The paper "Solving the Quantum Many-Body Problem with Artificial Neural Networks" by Giuseppe Carlo and Matthias Troyer introduces a novel approach to solving the quantum many-body problem using artificial neural networks (ANNs). The authors propose a variational representation of quantum states based on ANNs with a variable number of hidden neurons. They demonstrate a reinforcement-learning scheme that can find the ground state or describe the unitary time evolution of complex interacting quantum systems. The approach achieves high accuracy in describing equilibrium and dynamical properties of prototypical interacting spin models in one and two dimensions, offering a powerful tool to solve the quantum many-body problem.
The wave function, a fundamental object in quantum physics, is challenging to describe due to its exponential complexity. The authors introduce a neural network-based representation of the wave function, which can be optimized using variational Monte Carlo (VMC) methods. They validate the approach by studying the Ising and Heisenberg models, showing that the neural-network quantum states (NQS) achieve state-of-the-art accuracy in both ground-state and out-of-equilibrium dynamics.
The NQS representation is flexible and can be formulated in a symmetry-conserving manner, reducing the number of variational parameters. The authors also discuss the application of NQS to time-dependent problems, such as quantum quenches, and show that it can accurately describe the evolution induced by complex sets of excited quantum states.
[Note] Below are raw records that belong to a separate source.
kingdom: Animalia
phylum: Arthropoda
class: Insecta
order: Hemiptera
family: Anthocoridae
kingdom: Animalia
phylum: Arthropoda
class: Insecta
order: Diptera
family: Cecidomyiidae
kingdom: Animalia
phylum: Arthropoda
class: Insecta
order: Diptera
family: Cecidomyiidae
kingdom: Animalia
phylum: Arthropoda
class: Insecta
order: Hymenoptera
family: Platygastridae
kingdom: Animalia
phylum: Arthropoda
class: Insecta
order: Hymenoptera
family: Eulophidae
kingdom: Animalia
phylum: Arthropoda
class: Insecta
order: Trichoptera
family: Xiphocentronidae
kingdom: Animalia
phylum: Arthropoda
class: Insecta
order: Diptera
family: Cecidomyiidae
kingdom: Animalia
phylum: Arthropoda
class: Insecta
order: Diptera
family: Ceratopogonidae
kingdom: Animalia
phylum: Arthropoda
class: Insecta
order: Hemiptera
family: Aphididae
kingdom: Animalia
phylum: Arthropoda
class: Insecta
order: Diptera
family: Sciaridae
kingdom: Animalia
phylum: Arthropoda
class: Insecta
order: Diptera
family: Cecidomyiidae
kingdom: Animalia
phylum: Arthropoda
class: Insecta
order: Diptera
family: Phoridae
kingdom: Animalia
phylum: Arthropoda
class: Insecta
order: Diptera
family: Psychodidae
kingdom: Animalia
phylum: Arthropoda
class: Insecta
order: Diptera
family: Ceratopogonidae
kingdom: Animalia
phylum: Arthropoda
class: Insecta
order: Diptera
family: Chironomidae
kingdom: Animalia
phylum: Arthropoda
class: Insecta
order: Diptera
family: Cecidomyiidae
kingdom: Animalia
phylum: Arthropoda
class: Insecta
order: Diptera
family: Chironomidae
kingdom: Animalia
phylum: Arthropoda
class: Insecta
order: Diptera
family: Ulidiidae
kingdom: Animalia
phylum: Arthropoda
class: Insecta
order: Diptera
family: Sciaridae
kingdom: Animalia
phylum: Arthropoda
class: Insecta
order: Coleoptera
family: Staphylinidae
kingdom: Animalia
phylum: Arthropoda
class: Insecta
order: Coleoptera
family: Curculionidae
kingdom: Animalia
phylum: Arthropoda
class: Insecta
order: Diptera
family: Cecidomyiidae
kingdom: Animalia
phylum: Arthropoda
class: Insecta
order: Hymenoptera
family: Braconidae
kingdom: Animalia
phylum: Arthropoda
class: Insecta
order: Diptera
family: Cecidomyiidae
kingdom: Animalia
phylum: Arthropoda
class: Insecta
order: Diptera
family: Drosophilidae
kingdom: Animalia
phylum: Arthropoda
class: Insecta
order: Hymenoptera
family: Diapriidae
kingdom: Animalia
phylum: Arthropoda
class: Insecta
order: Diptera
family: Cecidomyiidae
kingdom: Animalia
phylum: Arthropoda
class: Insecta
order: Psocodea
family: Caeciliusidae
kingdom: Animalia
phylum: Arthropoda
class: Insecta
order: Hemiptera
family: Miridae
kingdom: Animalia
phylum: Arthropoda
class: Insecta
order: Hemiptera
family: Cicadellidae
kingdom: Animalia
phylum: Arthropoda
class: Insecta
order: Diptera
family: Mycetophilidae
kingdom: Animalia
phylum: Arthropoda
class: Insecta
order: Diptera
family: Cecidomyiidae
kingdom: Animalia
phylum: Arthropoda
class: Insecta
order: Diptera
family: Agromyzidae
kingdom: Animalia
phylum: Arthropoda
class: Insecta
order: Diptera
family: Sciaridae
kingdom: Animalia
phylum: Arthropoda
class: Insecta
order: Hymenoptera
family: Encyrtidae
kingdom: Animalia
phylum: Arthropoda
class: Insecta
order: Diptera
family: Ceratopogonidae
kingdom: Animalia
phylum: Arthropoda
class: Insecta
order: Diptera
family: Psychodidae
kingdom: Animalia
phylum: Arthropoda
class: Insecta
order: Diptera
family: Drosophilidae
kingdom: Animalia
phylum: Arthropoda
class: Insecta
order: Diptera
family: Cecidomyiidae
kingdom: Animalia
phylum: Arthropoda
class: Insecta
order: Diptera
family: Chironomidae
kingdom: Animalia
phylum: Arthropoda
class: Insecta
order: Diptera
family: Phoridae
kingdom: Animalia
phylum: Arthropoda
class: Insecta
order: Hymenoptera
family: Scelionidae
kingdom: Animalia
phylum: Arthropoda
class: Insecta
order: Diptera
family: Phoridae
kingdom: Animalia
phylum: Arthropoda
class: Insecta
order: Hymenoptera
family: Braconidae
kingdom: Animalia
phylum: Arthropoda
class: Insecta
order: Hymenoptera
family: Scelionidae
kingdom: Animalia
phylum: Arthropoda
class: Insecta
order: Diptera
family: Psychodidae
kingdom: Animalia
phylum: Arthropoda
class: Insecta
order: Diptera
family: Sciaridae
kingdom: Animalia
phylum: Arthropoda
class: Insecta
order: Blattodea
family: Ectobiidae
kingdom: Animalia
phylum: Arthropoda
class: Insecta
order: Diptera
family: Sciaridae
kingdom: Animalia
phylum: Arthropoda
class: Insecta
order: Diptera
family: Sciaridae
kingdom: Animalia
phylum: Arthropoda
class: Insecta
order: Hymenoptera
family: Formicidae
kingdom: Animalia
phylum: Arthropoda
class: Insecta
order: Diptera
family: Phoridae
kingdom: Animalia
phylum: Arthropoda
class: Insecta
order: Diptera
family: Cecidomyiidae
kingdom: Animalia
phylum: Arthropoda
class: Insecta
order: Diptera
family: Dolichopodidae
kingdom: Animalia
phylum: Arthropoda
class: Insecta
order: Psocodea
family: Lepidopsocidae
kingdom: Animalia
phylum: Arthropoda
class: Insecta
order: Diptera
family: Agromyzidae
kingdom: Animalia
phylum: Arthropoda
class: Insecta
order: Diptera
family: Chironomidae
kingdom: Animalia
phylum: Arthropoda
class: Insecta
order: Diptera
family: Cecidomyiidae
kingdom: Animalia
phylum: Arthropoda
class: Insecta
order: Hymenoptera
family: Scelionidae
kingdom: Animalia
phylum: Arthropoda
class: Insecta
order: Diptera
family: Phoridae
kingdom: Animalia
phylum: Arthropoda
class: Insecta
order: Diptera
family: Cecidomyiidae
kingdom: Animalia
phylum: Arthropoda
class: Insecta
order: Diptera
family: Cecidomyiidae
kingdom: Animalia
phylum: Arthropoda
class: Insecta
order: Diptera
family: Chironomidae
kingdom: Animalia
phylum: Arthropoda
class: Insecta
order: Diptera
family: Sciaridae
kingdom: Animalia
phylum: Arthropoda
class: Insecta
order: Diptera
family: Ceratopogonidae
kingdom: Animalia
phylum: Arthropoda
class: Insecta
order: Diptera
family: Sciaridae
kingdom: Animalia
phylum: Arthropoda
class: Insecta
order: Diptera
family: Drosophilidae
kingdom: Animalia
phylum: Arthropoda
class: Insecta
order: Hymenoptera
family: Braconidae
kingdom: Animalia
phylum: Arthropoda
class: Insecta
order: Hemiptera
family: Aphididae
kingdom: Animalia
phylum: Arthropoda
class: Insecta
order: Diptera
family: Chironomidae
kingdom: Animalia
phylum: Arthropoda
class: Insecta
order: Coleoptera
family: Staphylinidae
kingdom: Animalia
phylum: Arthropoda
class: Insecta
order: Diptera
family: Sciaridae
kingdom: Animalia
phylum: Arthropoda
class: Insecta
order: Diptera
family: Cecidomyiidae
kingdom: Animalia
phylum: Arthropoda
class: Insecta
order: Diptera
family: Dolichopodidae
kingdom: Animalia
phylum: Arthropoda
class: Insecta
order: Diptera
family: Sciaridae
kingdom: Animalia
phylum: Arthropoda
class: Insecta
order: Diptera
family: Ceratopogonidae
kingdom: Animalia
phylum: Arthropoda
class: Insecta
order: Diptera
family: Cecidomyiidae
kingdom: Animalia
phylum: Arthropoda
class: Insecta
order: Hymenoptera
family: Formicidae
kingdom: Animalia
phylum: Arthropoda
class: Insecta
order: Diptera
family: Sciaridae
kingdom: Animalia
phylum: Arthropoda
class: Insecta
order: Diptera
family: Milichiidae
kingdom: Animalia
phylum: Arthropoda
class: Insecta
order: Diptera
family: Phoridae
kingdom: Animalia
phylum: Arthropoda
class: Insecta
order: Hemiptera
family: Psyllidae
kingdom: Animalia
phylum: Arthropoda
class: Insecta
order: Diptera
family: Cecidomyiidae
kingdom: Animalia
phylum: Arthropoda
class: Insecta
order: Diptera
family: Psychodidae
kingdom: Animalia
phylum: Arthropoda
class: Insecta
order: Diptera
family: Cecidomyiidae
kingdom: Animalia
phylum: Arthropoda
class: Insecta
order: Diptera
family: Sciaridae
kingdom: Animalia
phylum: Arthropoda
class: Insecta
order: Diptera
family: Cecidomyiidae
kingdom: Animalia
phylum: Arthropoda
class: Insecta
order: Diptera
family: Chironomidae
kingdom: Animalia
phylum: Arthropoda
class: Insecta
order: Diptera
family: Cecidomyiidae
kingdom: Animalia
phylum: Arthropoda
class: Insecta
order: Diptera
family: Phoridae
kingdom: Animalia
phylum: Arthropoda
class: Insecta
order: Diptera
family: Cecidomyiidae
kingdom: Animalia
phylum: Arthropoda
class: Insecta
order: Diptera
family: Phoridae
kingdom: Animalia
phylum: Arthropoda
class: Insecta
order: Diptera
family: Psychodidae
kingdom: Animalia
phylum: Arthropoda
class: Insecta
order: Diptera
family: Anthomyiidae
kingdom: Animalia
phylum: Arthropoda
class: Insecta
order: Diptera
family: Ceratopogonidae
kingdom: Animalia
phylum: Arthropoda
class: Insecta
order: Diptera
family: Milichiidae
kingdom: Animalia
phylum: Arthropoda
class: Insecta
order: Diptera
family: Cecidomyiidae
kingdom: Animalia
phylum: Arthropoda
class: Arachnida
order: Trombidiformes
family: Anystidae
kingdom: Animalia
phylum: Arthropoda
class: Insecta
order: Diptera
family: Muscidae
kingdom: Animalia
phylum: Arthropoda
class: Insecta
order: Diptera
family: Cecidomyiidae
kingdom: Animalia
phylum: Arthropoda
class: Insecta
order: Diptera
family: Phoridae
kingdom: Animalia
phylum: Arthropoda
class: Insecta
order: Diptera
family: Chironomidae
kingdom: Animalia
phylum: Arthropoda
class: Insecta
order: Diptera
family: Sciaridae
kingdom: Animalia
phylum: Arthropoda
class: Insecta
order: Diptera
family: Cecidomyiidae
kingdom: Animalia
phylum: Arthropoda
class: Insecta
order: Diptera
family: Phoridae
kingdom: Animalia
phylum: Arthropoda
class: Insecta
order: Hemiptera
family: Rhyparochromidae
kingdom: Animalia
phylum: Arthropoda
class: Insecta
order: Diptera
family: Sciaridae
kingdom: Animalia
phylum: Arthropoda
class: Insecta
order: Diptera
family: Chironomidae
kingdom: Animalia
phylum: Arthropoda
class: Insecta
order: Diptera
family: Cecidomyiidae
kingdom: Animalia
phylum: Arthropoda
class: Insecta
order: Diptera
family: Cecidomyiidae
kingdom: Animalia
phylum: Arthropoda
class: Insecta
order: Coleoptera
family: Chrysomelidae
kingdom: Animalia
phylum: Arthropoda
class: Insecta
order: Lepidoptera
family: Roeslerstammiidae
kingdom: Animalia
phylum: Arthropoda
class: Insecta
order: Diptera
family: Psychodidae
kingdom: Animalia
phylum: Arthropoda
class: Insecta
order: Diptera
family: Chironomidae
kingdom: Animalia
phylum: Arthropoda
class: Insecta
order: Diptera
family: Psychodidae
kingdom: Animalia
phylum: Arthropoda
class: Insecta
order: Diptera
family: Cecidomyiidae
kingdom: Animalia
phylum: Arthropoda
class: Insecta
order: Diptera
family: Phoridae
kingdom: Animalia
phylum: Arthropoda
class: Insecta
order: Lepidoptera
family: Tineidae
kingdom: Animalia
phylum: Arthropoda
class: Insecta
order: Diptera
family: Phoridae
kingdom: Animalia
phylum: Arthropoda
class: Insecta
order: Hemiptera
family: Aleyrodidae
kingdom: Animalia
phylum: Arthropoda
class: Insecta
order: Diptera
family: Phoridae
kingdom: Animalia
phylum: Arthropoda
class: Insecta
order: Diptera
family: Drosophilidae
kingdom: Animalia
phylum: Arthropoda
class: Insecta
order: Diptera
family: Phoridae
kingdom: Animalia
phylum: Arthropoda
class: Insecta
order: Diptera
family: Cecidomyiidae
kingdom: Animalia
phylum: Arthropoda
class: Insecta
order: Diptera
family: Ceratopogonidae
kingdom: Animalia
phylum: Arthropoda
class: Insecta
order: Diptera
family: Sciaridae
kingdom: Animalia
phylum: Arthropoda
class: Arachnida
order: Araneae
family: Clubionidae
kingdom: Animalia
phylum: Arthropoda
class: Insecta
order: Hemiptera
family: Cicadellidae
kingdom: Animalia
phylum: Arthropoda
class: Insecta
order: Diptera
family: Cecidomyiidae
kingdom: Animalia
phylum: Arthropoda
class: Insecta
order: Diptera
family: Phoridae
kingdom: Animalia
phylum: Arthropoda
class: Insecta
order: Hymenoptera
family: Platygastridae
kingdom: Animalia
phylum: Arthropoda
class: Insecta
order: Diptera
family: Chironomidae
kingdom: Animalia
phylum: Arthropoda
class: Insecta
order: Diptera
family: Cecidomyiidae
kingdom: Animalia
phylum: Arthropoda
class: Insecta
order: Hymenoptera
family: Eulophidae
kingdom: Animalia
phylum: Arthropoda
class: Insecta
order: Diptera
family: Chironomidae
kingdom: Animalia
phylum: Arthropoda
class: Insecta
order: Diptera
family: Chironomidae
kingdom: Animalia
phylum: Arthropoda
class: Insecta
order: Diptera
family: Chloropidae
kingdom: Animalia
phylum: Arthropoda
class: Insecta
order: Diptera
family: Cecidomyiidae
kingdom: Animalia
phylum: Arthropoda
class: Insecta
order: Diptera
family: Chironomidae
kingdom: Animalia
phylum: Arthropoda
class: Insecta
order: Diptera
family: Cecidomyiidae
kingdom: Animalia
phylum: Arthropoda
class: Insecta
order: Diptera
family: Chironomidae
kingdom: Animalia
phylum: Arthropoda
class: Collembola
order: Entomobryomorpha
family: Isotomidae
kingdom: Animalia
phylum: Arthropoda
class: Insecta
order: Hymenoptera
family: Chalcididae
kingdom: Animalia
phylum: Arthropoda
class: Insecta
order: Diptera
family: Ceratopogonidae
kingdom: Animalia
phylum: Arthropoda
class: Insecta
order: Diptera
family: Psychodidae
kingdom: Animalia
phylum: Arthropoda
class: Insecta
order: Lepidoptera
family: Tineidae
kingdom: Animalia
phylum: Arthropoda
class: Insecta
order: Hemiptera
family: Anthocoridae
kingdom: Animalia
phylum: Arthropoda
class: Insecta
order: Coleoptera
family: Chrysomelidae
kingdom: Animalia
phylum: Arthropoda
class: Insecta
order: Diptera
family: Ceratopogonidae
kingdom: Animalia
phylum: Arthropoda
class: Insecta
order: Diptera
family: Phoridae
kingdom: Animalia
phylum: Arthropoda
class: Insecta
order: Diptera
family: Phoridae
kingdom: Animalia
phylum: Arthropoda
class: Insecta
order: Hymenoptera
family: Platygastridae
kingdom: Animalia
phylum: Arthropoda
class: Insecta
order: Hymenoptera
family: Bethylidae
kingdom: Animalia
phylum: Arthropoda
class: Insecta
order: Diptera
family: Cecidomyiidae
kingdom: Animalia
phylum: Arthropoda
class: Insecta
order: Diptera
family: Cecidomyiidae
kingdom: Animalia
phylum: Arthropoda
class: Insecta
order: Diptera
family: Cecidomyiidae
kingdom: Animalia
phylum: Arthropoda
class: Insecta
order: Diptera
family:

The paper highlights the potential of NQS to solve the quantum many-body problem, particularly in regimes where existing methods are limited. The approach offers a new perspective on solving the quantum many-body problem and opens up avenues for further research, including the application to more complex systems and the exploration of non-local correlations.The paper "Solving the Quantum Many-Body Problem with Artificial Neural Networks" by Giuseppe Carlo and Matthias Troyer introduces a novel approach to solving the quantum many-body problem using artificial neural networks (ANNs). The authors propose a variational representation of quantum states based on ANNs with a variable number of hidden neurons. They demonstrate a reinforcement-learning scheme that can find the ground state or describe the unitary time evolution of complex interacting quantum systems. The approach achieves high accuracy in describing equilibrium and dynamical properties of prototypical interacting spin models in one and two dimensions, offering a powerful tool to solve the quantum many-body problem.
The wave function, a fundamental object in quantum physics, is challenging to describe due to its exponential complexity. The authors introduce a neural network-based representation of the wave function, which can be optimized using variational Monte Carlo (VMC) methods. They validate the approach by studying the Ising and Heisenberg models, showing that the neural-network quantum states (NQS) achieve state-of-the-art accuracy in both ground-state and out-of-equilibrium dynamics.
The NQS representation is flexible and can be formulated in a symmetry-conserving manner, reducing the number of variational parameters. The authors also discuss the application of NQS to time-dependent problems, such as quantum quenches, and show that it can accurately describe the evolution induced by complex sets of excited quantum states.
The paper highlights the potential of NQS to solve the quantum many-body problem, particularly in regimes where existing methods are limited. The approach offers a new perspective on solving the quantum many-body problem and opens up avenues for further research, including the application to more complex systems and the exploration of non-local correlations.